WORK INSTRUCTION>
Find the number of lines containing the string "linejoin" in the data. Answer with the number by itself.

[Dataset entries]

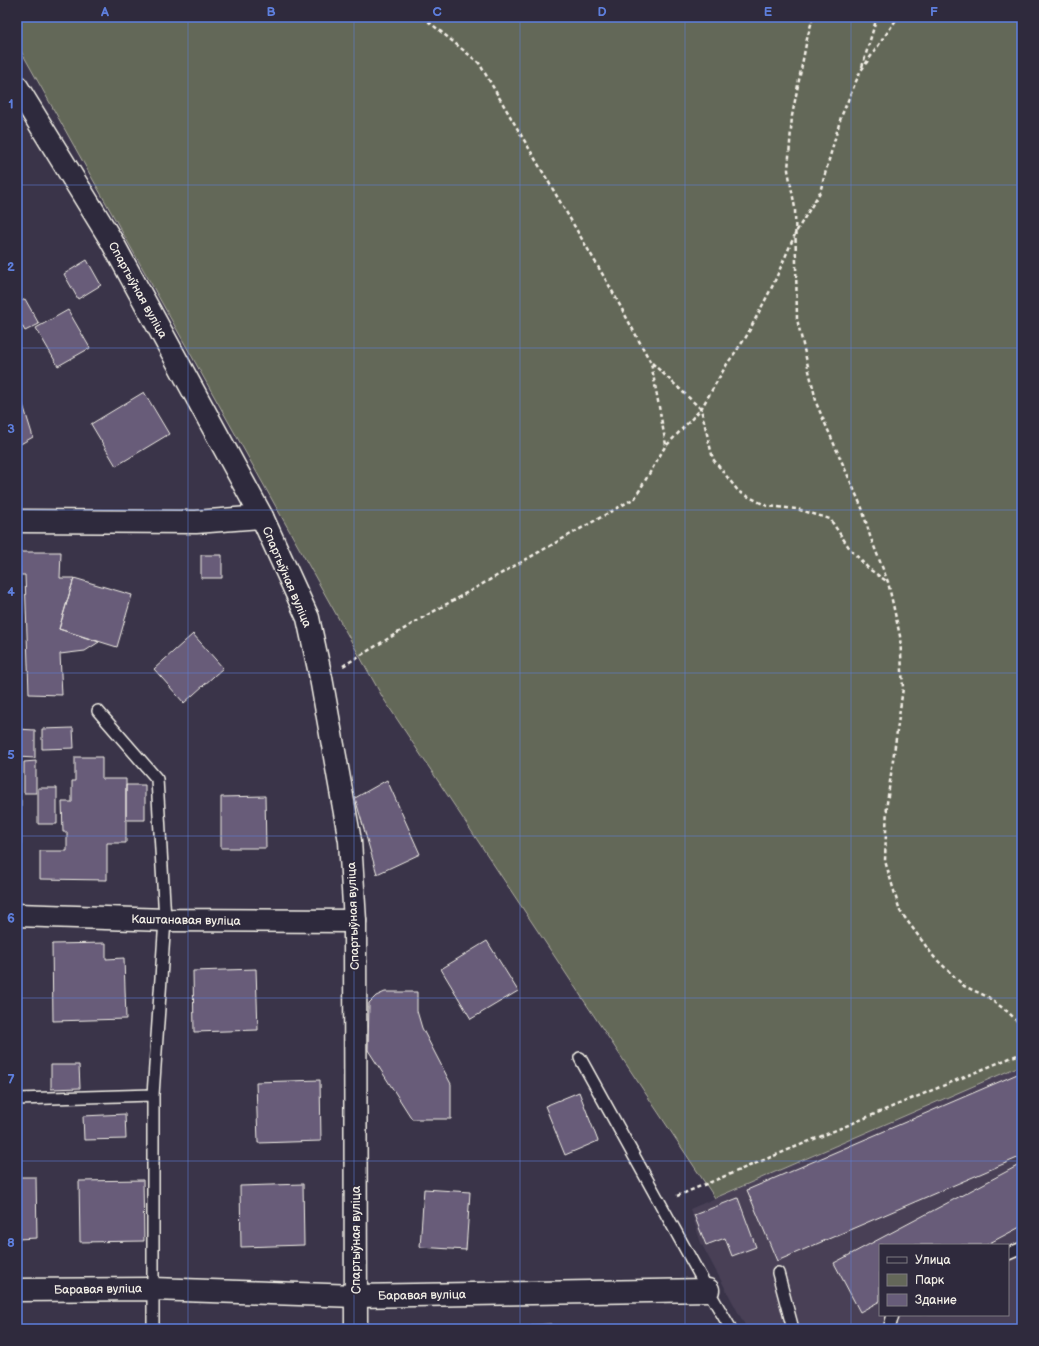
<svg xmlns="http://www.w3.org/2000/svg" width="1039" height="1346" viewBox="0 0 1039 1346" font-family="'Balsamiq Sans',sans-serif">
<rect width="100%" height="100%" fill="#3a3449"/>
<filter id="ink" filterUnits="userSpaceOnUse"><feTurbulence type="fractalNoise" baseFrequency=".025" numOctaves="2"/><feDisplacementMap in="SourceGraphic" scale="8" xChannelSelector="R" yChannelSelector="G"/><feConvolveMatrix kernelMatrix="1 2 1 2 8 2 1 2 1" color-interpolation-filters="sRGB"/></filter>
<g filter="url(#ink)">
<!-- built -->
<path fill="#484057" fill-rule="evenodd" d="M1022,1065v264h-275l-46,-86 -11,-34zM880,1245h128v70h-128z"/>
<!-- green -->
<path fill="#646759" stroke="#acaca0" d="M17,17h1005v1048l-307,133 -332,-500 -366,-654z"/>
<!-- building -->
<path fill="#675c79" stroke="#f4f1e8" d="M87,260l14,25 -23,14 -14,-25z
M25,299l14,25 -14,7 -8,-14v-13z
M68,310l22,38 -32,18 -22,-38z
M17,385l16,52 -16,9z
M144,392l25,42 -53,32 -25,-42z
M19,552h42l-1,26h14l-15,51 40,13 -14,9 -25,3 2,41 -33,-1 -4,-119h-5z
M201,555h21v23h-21z
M74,578l58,17 -15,52 -58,-18z
M193,634l30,34 -39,35 -30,-34z
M73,728l1,20 -32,1v-20z
M17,729l18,1v28l-18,-1z
M75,757h27v22h24v64h-19v37l-67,-1v-28h27v-19h-4l-1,-30h10v-21h3z
M36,761v32h-12v-31z
M387,780l33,74 -43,20 -22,-76z
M126,785h19v35h-19z
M38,788h19v36h-19z
M265,796l1,52h-45v-51z
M17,800h4v58h-4z
M487,941l31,50 -47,28 -30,-50z
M106,943v16l18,-1 2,61 -73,2 -1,-77z
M256,969l2,61 -64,2 -1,-61z
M385,992h32v19l5,17 29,56v35h-39l-44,-69 1,-47 7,-7z
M51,1065h28l1,23 -29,1z
M1022,1072v84l-245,105 -30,-71z
M320,1080l1,61 -63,2 -2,-61z
M579,1092l19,49 -33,14 -20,-49z
M125,1114l1,25 -42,1 -1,-24z
M1019,1165l3,6v55l-36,19h-106v56l-20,11 -26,-49z
M17,1177h19l1,61 -20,1z
M143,1180l1,61 -64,1 -1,-61z
M303,1184l1,61 -63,2 -1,-61z
M424,1189l46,3 -4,58 -46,-3z
M738,1198l18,49 -24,9 -7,-18 -19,7 -12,-30z
M551,1324v5h-18l-1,-4z"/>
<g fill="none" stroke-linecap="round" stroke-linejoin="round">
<defs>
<path id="lane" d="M98,711l59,68 8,141 -12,175v234
M580,1058l128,232 23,39
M17,1099l136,-4
M1008,1254l14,-6
M778,1273l15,56
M889,1329l4,-14"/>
<path id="street" d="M17,521l179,1 66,-5
M17,915l148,5 190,1
M17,1290l136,-1 203,7 352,-6"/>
<path id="secondary" d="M17,87l94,153 151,277 46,101 13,60 29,163 5,80 1,408"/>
</defs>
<!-- lane casing -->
<use href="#lane" stroke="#f4f1e8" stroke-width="14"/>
<!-- street casing -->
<use href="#street" stroke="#f4f1e8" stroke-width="25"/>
<!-- secondary casing -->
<use href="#secondary" stroke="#f4f1e8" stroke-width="25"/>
<!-- path -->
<path stroke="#f4f1e8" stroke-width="2.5" stroke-dasharray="4 3" stroke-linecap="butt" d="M813,17l-6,22 -15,77 -4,54 7,38 2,111 20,86 45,103 8,28 18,46 12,54 3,52 -16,115 -2,58 15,50 34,46 30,29 24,11 20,15 14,14
M862,67l15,-50
M652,363l49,46 12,50 26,33 28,14 30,3 33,10 20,30 19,20 19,13
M667,445l34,-36 26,-45 19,-27 27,-52 23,-53 24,-40 21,-75 19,-45 38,-55
M343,666l79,-48 213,-120 31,-53 -15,-82 -41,-76 -131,-224 -56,-46
M677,1196l345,-143"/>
<!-- lane -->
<use href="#lane" stroke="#2f2a3d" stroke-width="11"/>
<!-- street -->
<use href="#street" stroke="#2f2a3d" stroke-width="22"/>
<!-- secondary -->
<use href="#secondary" stroke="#2f2a3d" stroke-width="22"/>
</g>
</g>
<!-- grid -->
<path fill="none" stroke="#5e7fdd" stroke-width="1" stroke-opacity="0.55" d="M188,17v1312M354,17v1312M520,17v1312M685,17v1312M851,17v1312M17,185h1005M17,348h1005M17,510h1005M17,673h1005M17,836h1005M17,998h1005M17,1161h1005"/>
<g text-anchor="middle" stroke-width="3.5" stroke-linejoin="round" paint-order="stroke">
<!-- street labels -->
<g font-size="12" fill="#f4f1e8" stroke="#2f2a3d">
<text transform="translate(138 290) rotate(61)" y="4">Спартыўная вуліца</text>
<text transform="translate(287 577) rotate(67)" y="4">Спартыўная вуліца</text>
<text transform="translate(353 916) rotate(-92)" y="4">Спартыўная вуліца</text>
<text transform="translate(186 920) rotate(1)" y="4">Каштанавая вуліца</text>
<text transform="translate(356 1240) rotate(-90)" y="4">Спартыўная вуліца</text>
<text transform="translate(98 1289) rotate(-1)" y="4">Баравая вуліца</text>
<text transform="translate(422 1295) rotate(-1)" y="4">Баравая вуліца</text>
</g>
</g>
<!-- margin -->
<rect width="1039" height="1346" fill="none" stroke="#2f2a3d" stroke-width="44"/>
<!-- legend -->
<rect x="879" y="1244" width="130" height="72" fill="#2f2a3d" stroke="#7e7a81"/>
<rect x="887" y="1257" width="20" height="6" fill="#2f2a3d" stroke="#7e7a81"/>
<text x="915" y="1264" font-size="12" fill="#f4f1e8">Улица</text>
<rect x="887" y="1274" width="20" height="12" fill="#646759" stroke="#7e7a81"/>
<text x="915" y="1284" font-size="12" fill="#f4f1e8">Парк</text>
<rect x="887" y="1294" width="20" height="12" fill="#675c79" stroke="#7e7a81"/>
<text x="915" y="1304" font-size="12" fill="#f4f1e8">Здание</text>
<rect x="22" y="22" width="995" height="1302" fill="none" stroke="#5e7fdd" stroke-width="1.5"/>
<g font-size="13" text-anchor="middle" font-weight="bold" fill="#5e7fdd">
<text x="105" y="16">A</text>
<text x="271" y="16">B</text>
<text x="437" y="16">C</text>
<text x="602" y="16">D</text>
<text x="768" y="16">E</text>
<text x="934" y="16">F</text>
<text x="11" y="108">1</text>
<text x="11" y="271">2</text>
<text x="11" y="433">3</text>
<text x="11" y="596">4</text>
<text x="11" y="759">5</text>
<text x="11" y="922">6</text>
<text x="11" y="1084">7</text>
<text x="11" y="1247">8</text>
</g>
</svg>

TASK RESPONSE>
2